In the later models (1983-1984) of the A310 a "Pack GT" which was inspired from the Group 4 A310 racing cars would be developed, it gained wheel arches and larger spoilers front and rear. A few Alpine A310 V6 Pack GT Kit Boulogne were built (27 examples), here the PRV V6 was bored out to 2.9 litres and was then further modified by Alpine, fitted with triple Weber 42DCNF carburetors that pushed power to 193 PS.

==Competition==

In 1973 the A310 was designated to replace the A110 in the World Rally Championship, where it saw mixed success.

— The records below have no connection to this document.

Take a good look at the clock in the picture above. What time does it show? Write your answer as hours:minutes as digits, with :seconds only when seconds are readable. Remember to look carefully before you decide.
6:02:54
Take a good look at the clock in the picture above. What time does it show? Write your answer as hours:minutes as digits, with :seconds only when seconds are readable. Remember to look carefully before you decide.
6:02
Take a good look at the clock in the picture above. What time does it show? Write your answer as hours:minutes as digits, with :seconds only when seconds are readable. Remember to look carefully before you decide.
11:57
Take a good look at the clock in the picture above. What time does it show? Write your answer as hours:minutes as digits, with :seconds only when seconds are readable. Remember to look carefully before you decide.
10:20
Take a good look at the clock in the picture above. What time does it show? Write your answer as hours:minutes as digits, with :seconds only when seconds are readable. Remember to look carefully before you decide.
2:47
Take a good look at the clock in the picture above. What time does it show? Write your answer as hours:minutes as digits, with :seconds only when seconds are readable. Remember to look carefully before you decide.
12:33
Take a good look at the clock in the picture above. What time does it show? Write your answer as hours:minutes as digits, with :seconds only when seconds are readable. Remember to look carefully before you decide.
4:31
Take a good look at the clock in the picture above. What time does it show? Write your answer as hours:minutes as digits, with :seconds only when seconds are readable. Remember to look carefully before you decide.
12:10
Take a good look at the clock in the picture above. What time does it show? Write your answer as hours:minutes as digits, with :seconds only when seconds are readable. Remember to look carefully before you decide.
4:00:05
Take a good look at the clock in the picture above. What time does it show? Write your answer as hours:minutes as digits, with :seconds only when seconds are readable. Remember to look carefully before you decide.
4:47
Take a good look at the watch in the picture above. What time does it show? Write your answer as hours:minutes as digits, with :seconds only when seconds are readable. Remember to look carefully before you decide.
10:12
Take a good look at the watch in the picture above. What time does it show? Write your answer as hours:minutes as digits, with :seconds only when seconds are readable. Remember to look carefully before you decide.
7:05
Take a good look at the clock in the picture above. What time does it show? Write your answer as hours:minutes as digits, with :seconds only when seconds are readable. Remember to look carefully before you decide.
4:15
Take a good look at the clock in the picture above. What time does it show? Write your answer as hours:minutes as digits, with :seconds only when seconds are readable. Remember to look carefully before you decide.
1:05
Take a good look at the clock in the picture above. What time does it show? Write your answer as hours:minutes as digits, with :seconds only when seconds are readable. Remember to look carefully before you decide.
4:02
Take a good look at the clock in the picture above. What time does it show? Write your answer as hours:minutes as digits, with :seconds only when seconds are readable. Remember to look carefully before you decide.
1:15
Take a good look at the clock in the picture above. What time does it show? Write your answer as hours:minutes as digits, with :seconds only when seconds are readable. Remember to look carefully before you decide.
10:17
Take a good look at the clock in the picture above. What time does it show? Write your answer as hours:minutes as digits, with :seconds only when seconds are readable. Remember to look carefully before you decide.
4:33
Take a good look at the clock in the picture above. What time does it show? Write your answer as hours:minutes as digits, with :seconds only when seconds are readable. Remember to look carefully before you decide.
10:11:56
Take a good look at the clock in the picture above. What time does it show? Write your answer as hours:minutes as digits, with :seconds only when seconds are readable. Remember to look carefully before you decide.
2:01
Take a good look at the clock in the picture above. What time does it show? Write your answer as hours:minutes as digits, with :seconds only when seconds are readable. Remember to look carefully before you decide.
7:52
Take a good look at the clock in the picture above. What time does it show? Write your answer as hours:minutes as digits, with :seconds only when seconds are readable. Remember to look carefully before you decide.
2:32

The A310 also had great success in French motorsport as a Group 4 car. In 1977 Guy Fréquelin (Alpine Renault A 310-V6) won the French Rally championship. In 1983 the car was moved to the Group B rally stage.

==Production==

| A310 four-cylinder | Production |
| 1971 | 120 units |
| 1972 | 575 units |
| 1973 | 666 units |
| 1974 | 344 units |
| 1975 | 306 units |
| 1976 | 329 units |
| TOTAL | 2 340 units |

| A310 V6 | Production |
| 1976 | 140 units |
| 1977 | 1 220 units |
| 1978 | 1 216 units |
| 1979 | 1 381 units |
| 1980 | 1 138 units |
| 1981 | 1 284 units |
| 1982 | 1 095 units |
| 1983 | 1 139 units |
| 1984 | 663 units |
| TOTAL | 9 276 units |

===Production models===

====A310 4-cylinder model variants====

=====1971–1976=====
A310 1600 Series 1 (55 L fuel tank, 3 stud suspension, four-cylinder engine, 5-speed transmission)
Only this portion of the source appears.